00;01;40;19 - 00;01;45;21

Chris Ronzio

So my name's Chris Ryan's, the CEO of Train Your, which is the modern online training manual.

00;01;45;22 - 00;02;06;02

Patrick Campbell

There we go. There you go. I like that. That's awesome training just to get right into it. Training is insanely important, and I feel like you don't realize it until it's a little too late in most organizations. Like, so maybe like someone who, like, studies this every day. Like, why is training so important? Like, I feel like it's obvious, but, like, why is it so important to, like, take it seriously?

00;02;06;10 - 00;02;24;16

Chris Ronzio

Yeah, training is like tightening the wheels on your bike or something so that they don't fall off when you start to go really fast. Okay. And I've talked to a lot of companies that are growing and as they scale, they have to hire people and they sort of lose touch with the work that's getting done. And if you don't have good training, then the business kind of just gets away from you.

00;02;24;24 - 00;02;27;27

Chris Ronzio

And so training is the glue that keeps everything together.

00;02;28;00 - 00;02;52;23

Patrick Campbell

It's like daunting to like starter training program, right? Like, I intuitively understand, like, oh, we document things in like engineering because, you know, when you go to look at that code, you want understand what's going on, right? And then sales, you might have like, you know, what feels like spreadsheet or something like that. But when it comes to like training all of a sudden, like a higher level person, like all these other things, like, is that why so daunting is because we've, we've made it this big thing in our mind.

00;02;52;26 - 00;02;53;05

Patrick Campbell

Well, I.

00;02;53;05 - 00;03;08;06

Chris Ronzio

Think it's a couple things. First, it's never urgent. You know, you never set out to do training because it's the thing you have to do unless you've got someone that's starting tomorrow and you're like, crap, I need to train, train them, you know? But having a training program is never urgent, so it always takes a backseat to other things.

00;03;08;12 - 00;03;29;07

Chris Ronzio

And then I think people stress themselves out because they think they need to create all this process. They need to create things when training is really about just capturing what exists because your business already operates, you do things a certain way. And so if you think about it more as capturing the processes that exist instead of creating something from scratch, it's less daunting.

00;03;32;13 - 00;03;46;27

Patrick Campbell

So if we were to start like a training program or I guess it sounds like don't even call it a training program like by what you're saying, but we are going to go into and this is very like present preparation for us because I think I explain this to you like a month ago, like this is like everything we're thinking about 2018, like comes the people up.

### Exercise brief
In the transcript, what two reasons does Chris Ronzio give for why starting a training program is put off or feels daunting? Answer in one to three sentences.

### Records provided
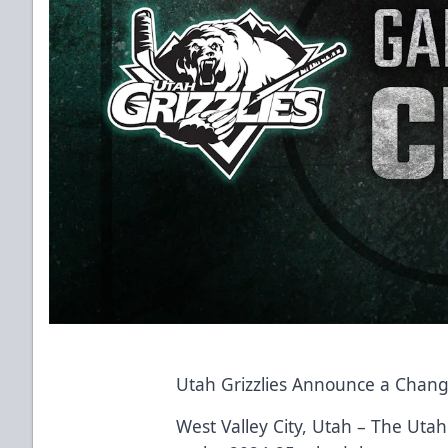
Utah Grizzlies Announce a Chang
West Valley City, Utah – The Uta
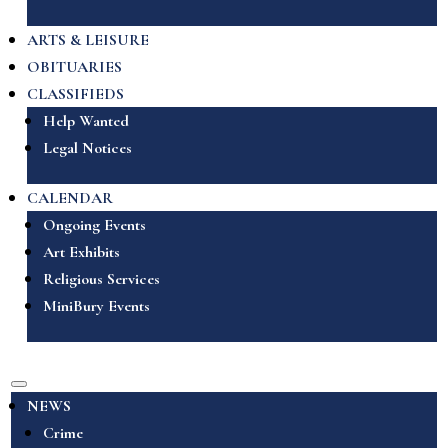
ARTS & LEISURE
OBITUARIES
CLASSIFIEDS
Help Wanted
Legal Notices
CALENDAR
Ongoing Events
Art Exhibits
Religious Services
MiniBury Events
NEWS
Crime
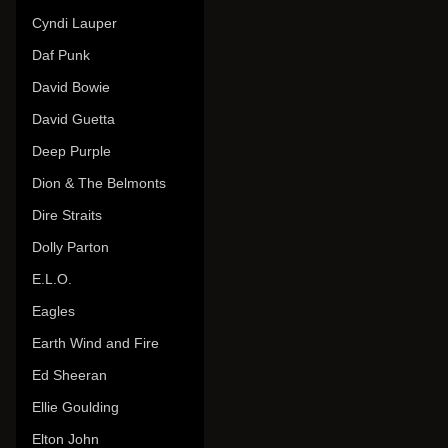
Cyndi Lauper
Daf Punk
David Bowie
David Guetta
Deep Purple
Dion & The Belmonts
Dire Straits
Dolly Parton
E.L.O.
Eagles
Earth Wind and Fire
Ed Sheeran
Ellie Goulding
Elton John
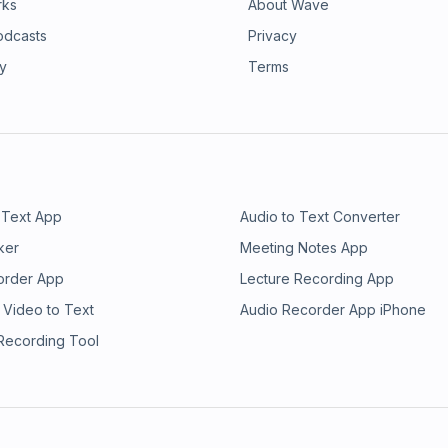
rks
About Wave
odcasts
Privacy
ry
Terms
 Text App
Audio to Text Converter
ker
Meeting Notes App
order App
Lecture Recording App
 Video to Text
Audio Recorder App iPhone
 Recording Tool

### Result of this exercise
First, a training program is never urgent, so it always takes a backseat to other things unless someone is starting the next day. Second, people stress themselves out thinking they must create all this process from scratch, when training is really about capturing the processes the business already follows.